#### [PROBLEM DESCRIPTION]
Whenever a picture appears, leave it out while repeating all the other data exactly.

★ ★ ★ ★

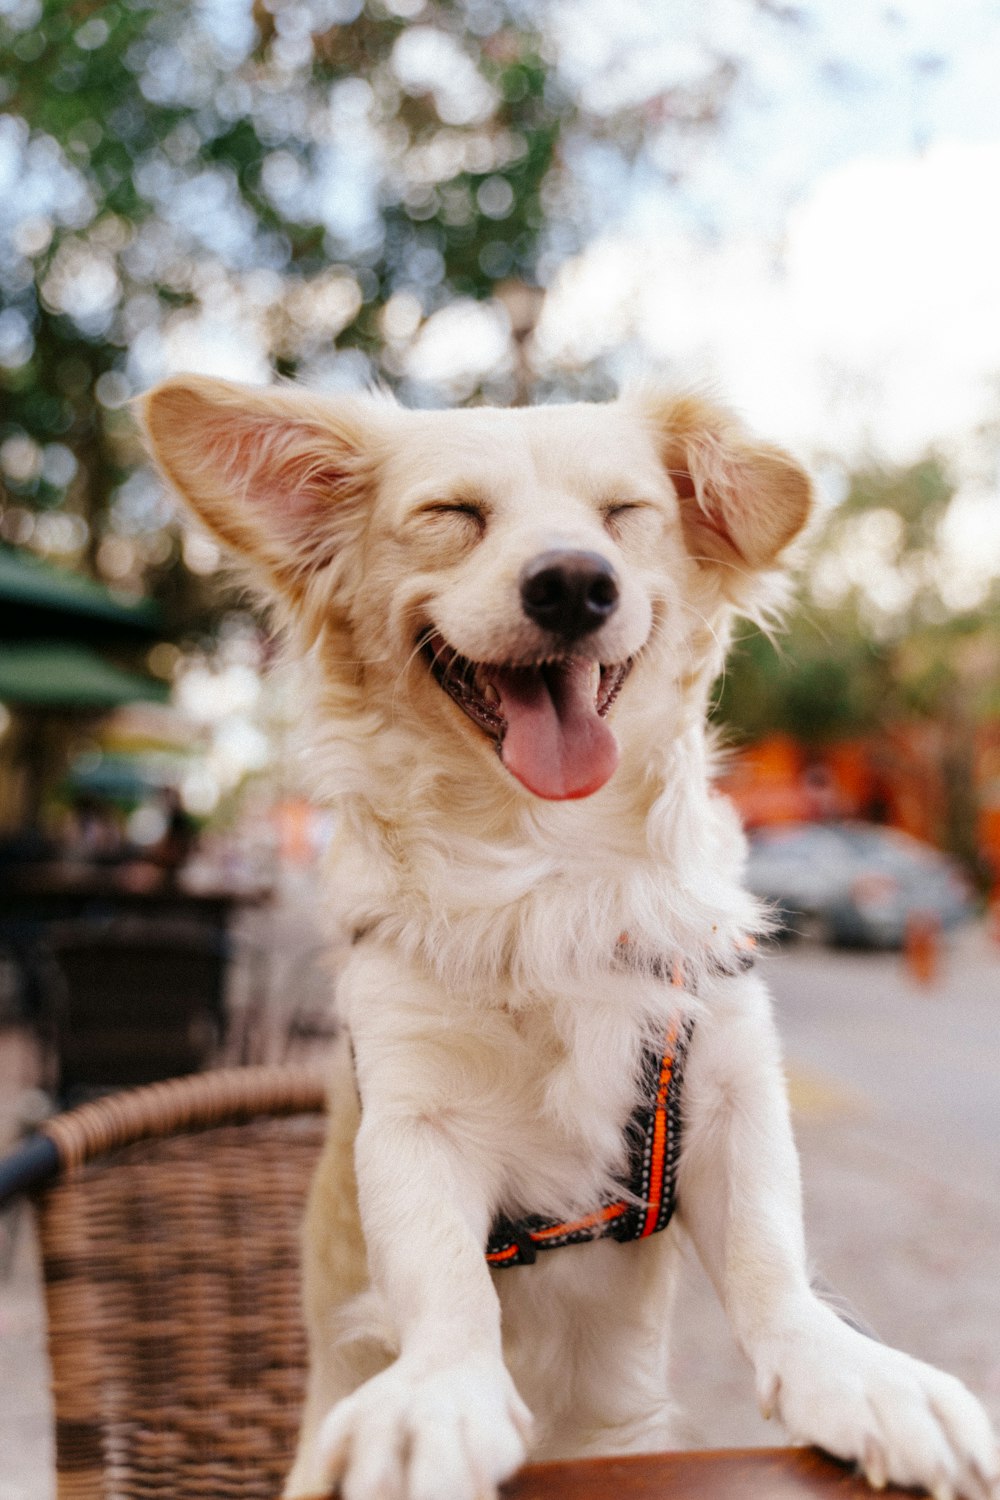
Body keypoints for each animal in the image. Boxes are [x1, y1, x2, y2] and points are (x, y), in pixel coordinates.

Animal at [142, 378, 1000, 1500]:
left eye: (624, 515)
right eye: (453, 514)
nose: (573, 583)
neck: (551, 867)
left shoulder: (726, 1085)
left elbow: (771, 1258)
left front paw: (853, 1374)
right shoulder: (408, 1114)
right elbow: (441, 1274)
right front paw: (437, 1397)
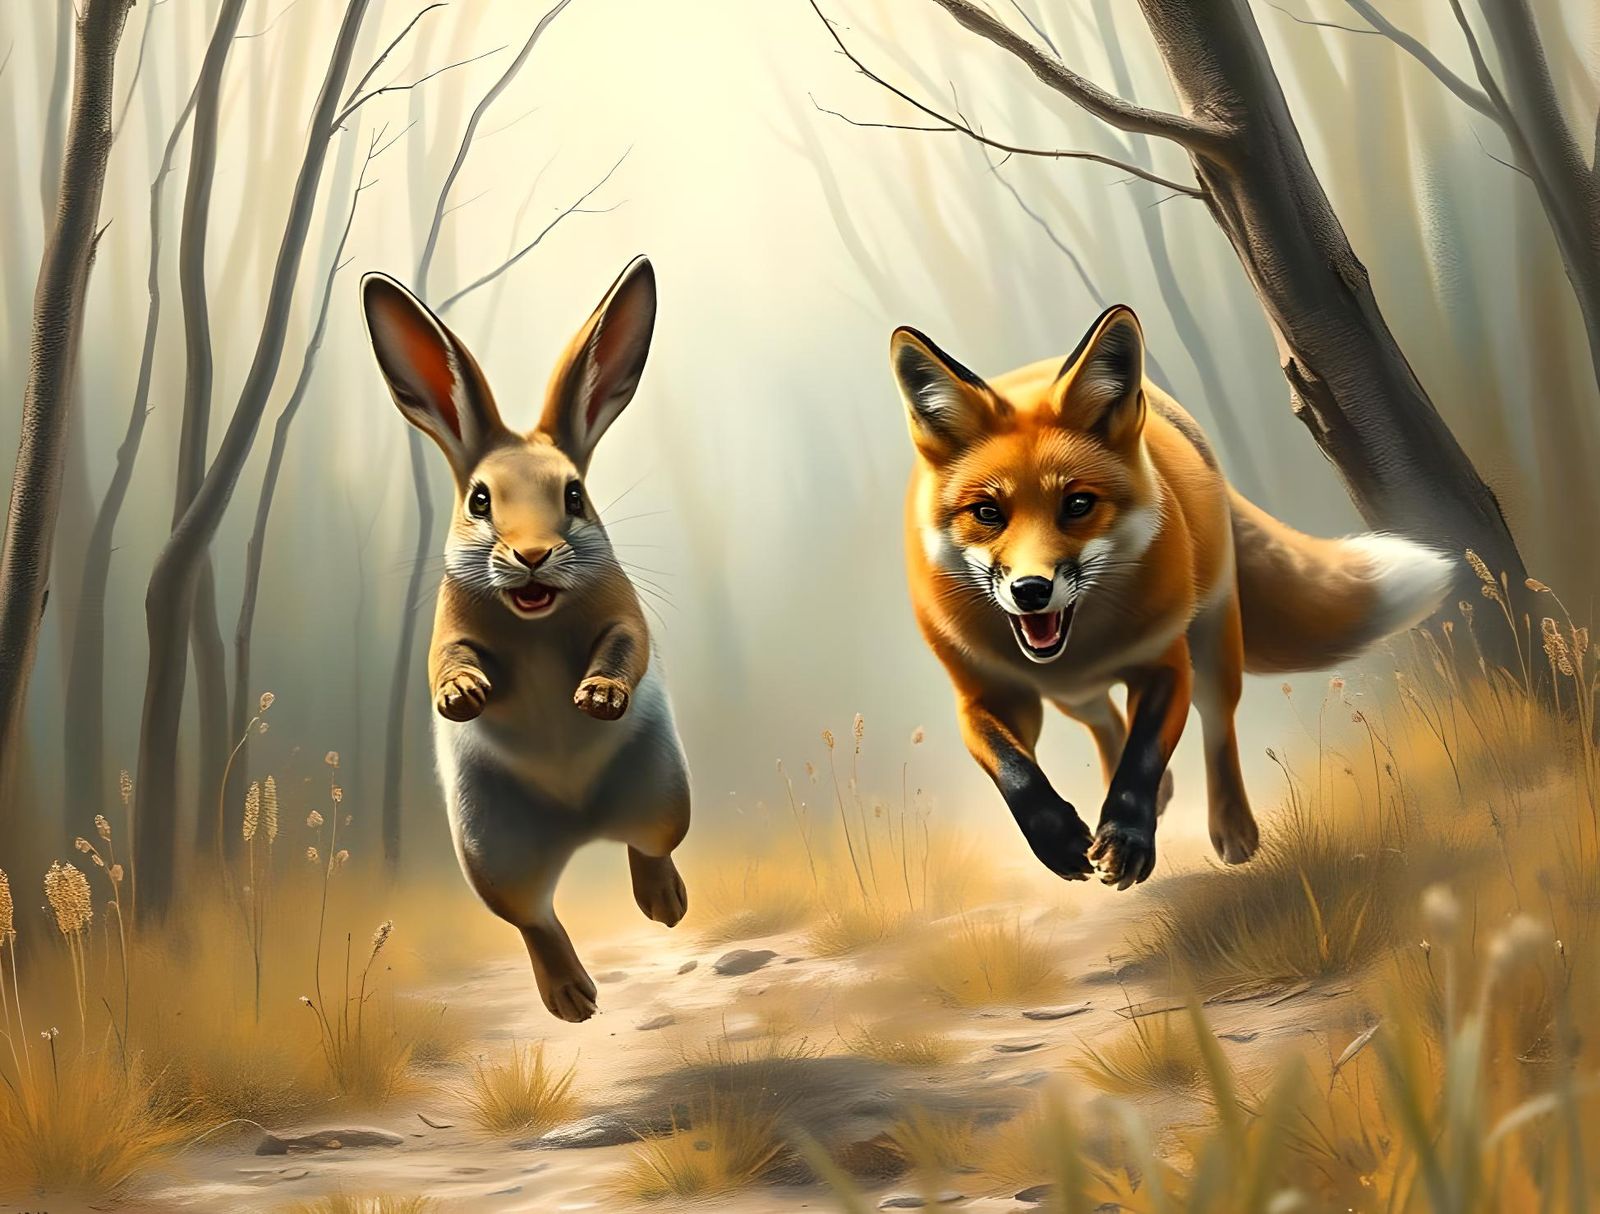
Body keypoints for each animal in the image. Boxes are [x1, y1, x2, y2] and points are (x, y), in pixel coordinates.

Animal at [359, 256, 690, 1023]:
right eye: (480, 500)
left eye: (573, 496)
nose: (534, 555)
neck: (534, 617)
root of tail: (580, 824)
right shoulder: (449, 627)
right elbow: (446, 660)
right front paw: (461, 695)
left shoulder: (623, 615)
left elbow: (625, 647)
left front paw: (597, 698)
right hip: (493, 847)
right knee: (534, 917)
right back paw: (572, 999)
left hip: (662, 794)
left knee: (648, 849)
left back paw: (664, 905)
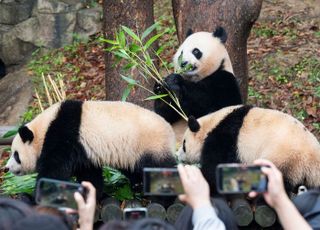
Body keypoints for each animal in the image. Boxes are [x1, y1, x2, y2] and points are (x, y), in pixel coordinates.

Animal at [5, 99, 176, 197]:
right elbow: (89, 174)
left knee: (160, 169)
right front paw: (91, 192)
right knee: (133, 169)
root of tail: (170, 131)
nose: (7, 168)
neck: (44, 128)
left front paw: (40, 193)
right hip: (131, 153)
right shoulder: (83, 151)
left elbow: (54, 172)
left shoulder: (62, 136)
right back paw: (138, 186)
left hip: (150, 145)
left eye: (16, 155)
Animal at [178, 105, 320, 195]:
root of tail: (313, 158)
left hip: (286, 157)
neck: (211, 124)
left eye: (184, 144)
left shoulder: (225, 137)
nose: (178, 156)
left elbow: (215, 165)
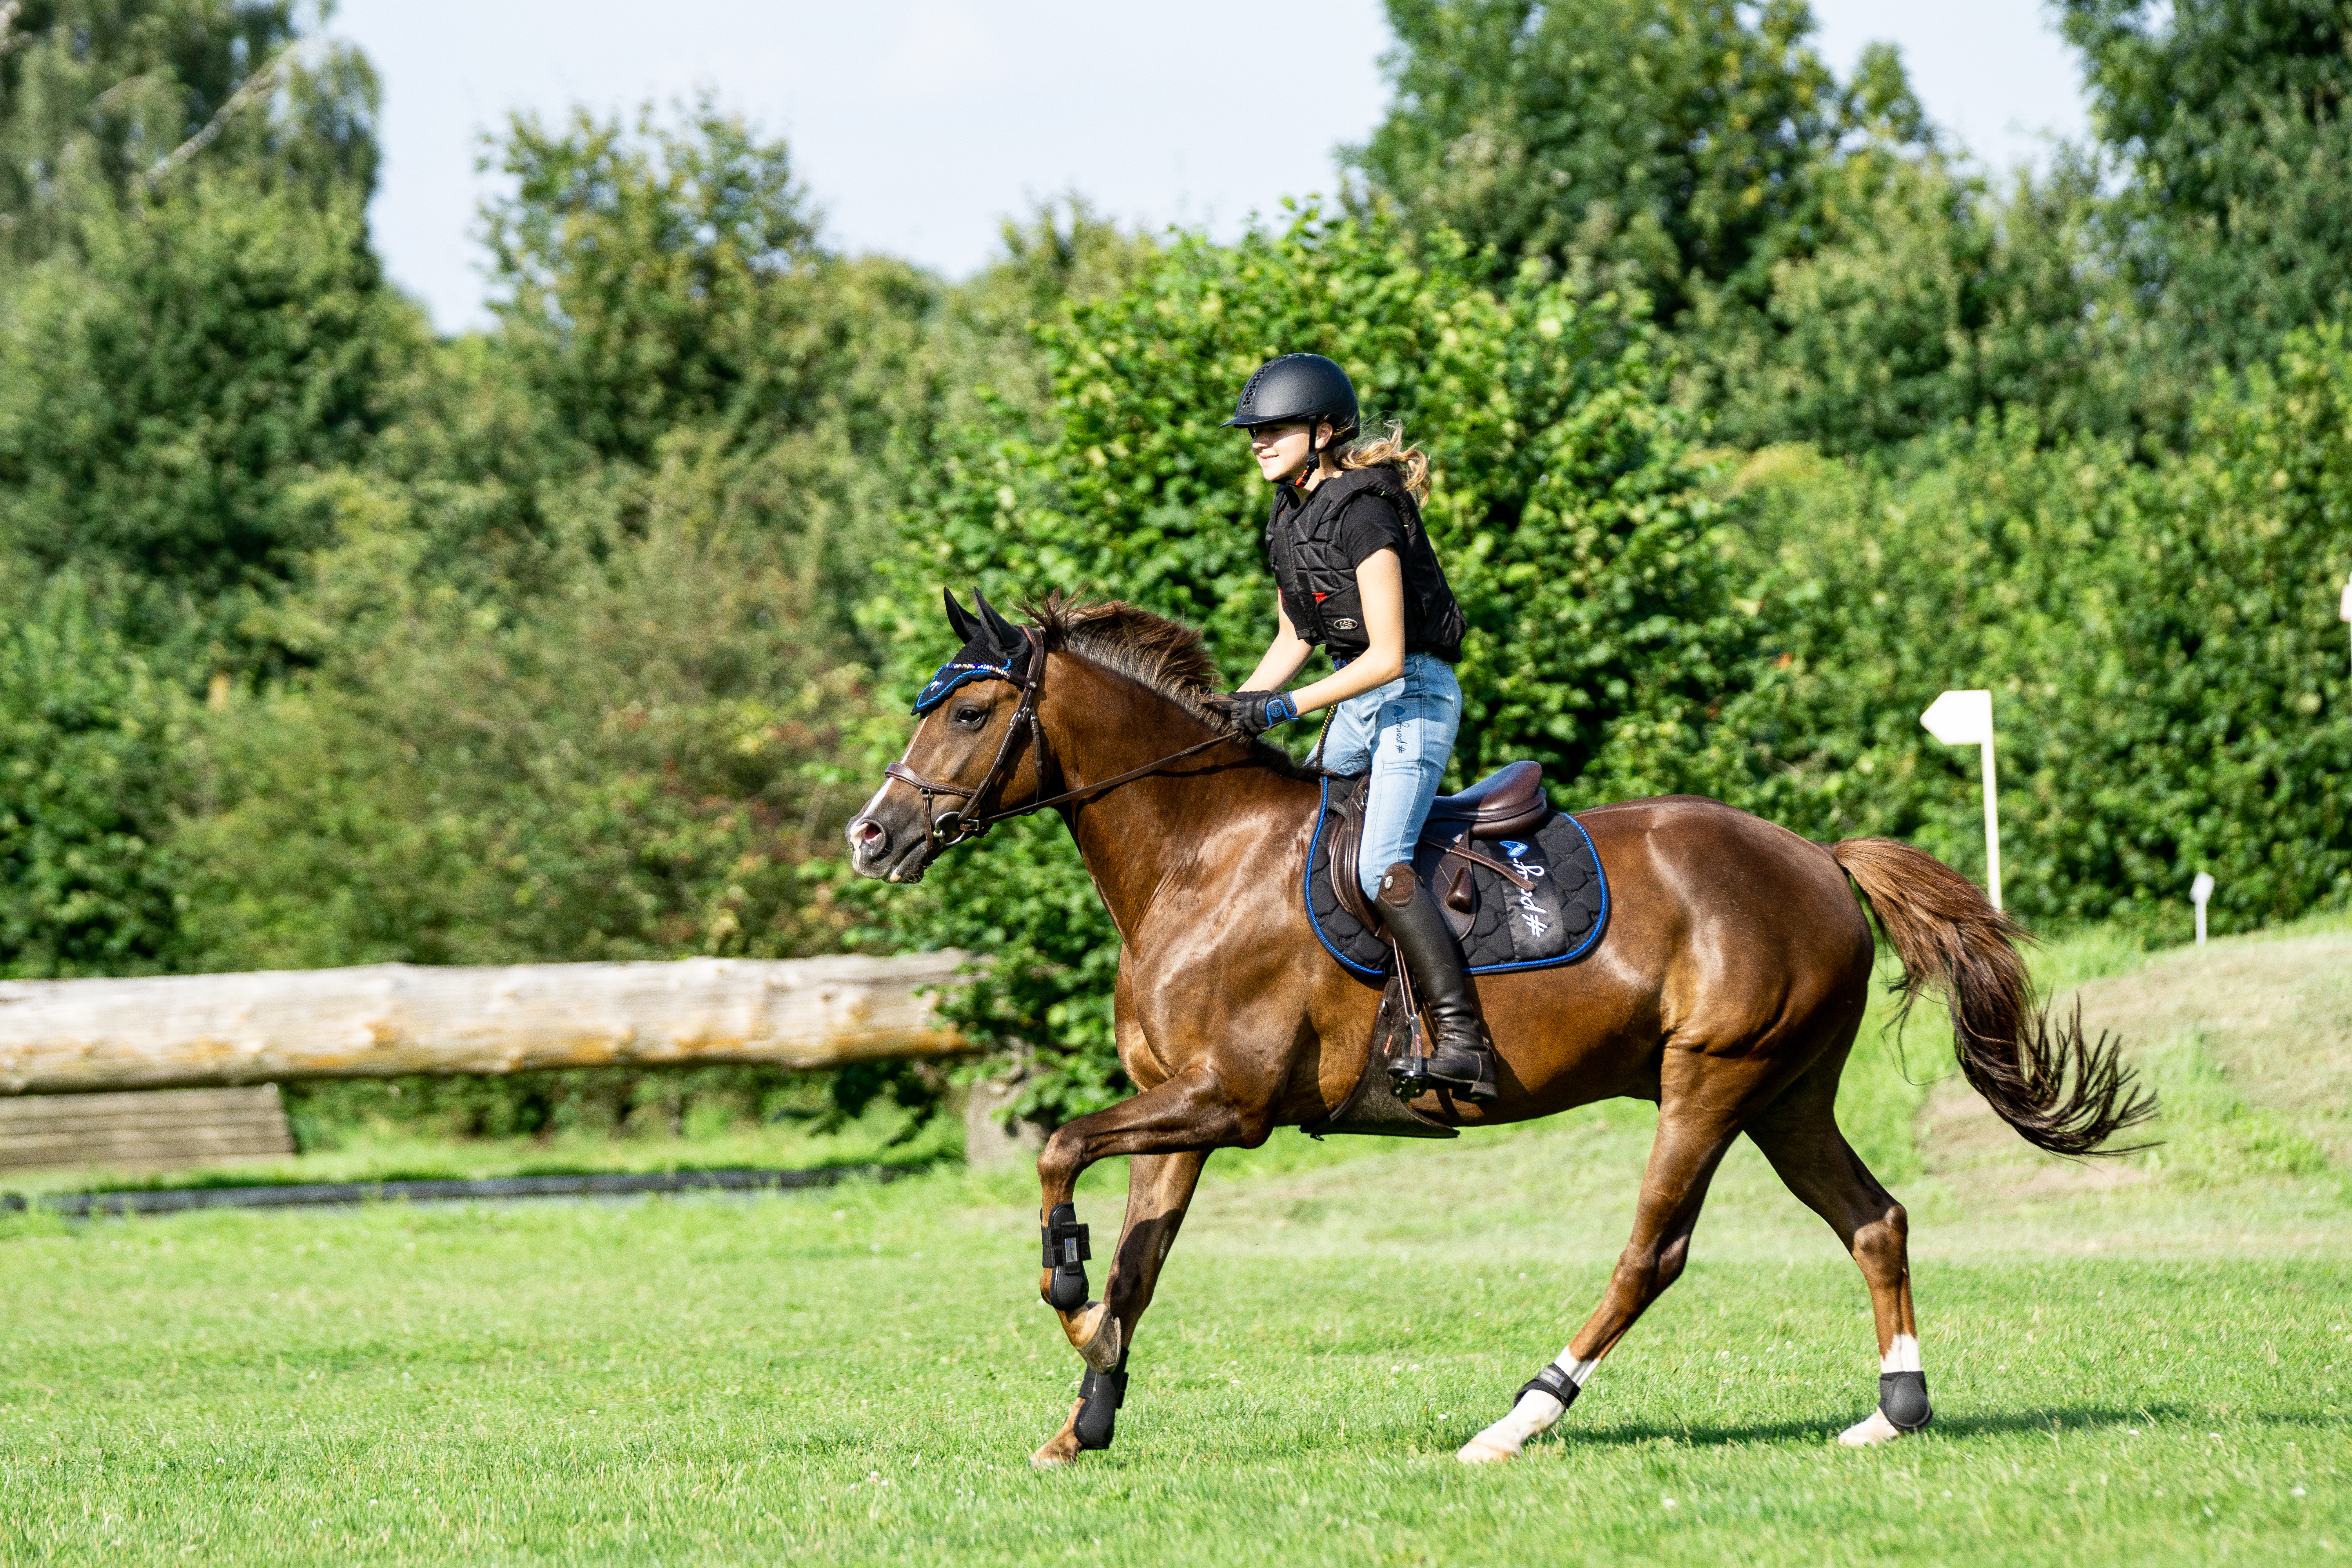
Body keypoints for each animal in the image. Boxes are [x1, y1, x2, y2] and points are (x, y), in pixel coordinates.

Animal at [847, 592, 2154, 1476]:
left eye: (972, 711)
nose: (871, 837)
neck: (1196, 857)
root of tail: (1820, 859)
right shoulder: (1185, 1113)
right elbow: (1139, 1261)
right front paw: (1087, 1414)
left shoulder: (1230, 1104)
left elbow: (1060, 1151)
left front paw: (1065, 1298)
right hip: (1785, 1093)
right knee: (1873, 1221)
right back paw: (1893, 1410)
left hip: (1711, 1082)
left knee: (1652, 1254)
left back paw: (1520, 1417)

★ ★ ★ ★

#### [WRITTEN RESPONSE]
Body keypoints for each animal in the image. Boxes are [x1, y1, x2, y2] and points are (x, y), in pixel coordinates.

Animal at [142, 378, 1000, 1500]:
left eye: (624, 515)
right eye: (453, 514)
nose: (573, 583)
neck: (551, 867)
left shoulder: (726, 1085)
left elbow: (771, 1258)
left front paw: (853, 1374)
right shoulder: (408, 1114)
right elbow: (441, 1274)
right front paw: (437, 1397)
Body keypoints for each animal in the image. Boxes are [x1, y1, x2, y2] and points are (x, y), in pixel coordinates.

Animal at [359, 256, 690, 1023]:
right eye: (480, 500)
left eye: (573, 496)
nose: (534, 555)
neck: (534, 617)
root of tail: (580, 824)
right shoulder: (449, 627)
right elbow: (446, 660)
right front paw: (461, 695)
left shoulder: (623, 615)
left elbow: (625, 647)
left front paw: (597, 698)
right hip: (493, 847)
right knee: (534, 917)
right back paw: (572, 999)
left hip: (662, 794)
left knee: (648, 849)
left back paw: (664, 905)
Body keypoints for each animal in the image. Boxes are [x1, y1, x2, y2] and points are (x, y), in pixel coordinates.

Animal at [5, 99, 176, 197]:
right elbow: (89, 174)
left knee: (160, 169)
right front paw: (91, 192)
right knee: (133, 169)
root of tail: (170, 131)
nose: (7, 168)
neck: (44, 128)
left front paw: (40, 193)
right hip: (131, 153)
right shoulder: (83, 151)
left elbow: (54, 172)
left shoulder: (62, 136)
right back paw: (138, 186)
left hip: (150, 145)
left eye: (16, 155)
Animal at [178, 105, 320, 195]:
root of tail: (313, 158)
left hip: (286, 157)
neck: (211, 124)
left eye: (184, 144)
left shoulder: (225, 137)
nose: (178, 156)
left elbow: (215, 165)
Body keypoints for each animal in the image. Boxes are [x1, y1, x2, y2] and points are (x, y), in pixel coordinates.

Animal at [847, 592, 2154, 1476]:
left eye: (972, 711)
nose: (871, 837)
neck: (1196, 857)
root of tail: (1820, 859)
right shoulder: (1185, 1113)
right elbow: (1139, 1261)
right front paw: (1087, 1414)
left shoulder: (1230, 1104)
left elbow: (1060, 1151)
left front paw: (1065, 1298)
right hip: (1785, 1093)
right knee: (1873, 1221)
right back paw: (1893, 1410)
left hip: (1711, 1082)
left knee: (1652, 1254)
left back paw: (1520, 1417)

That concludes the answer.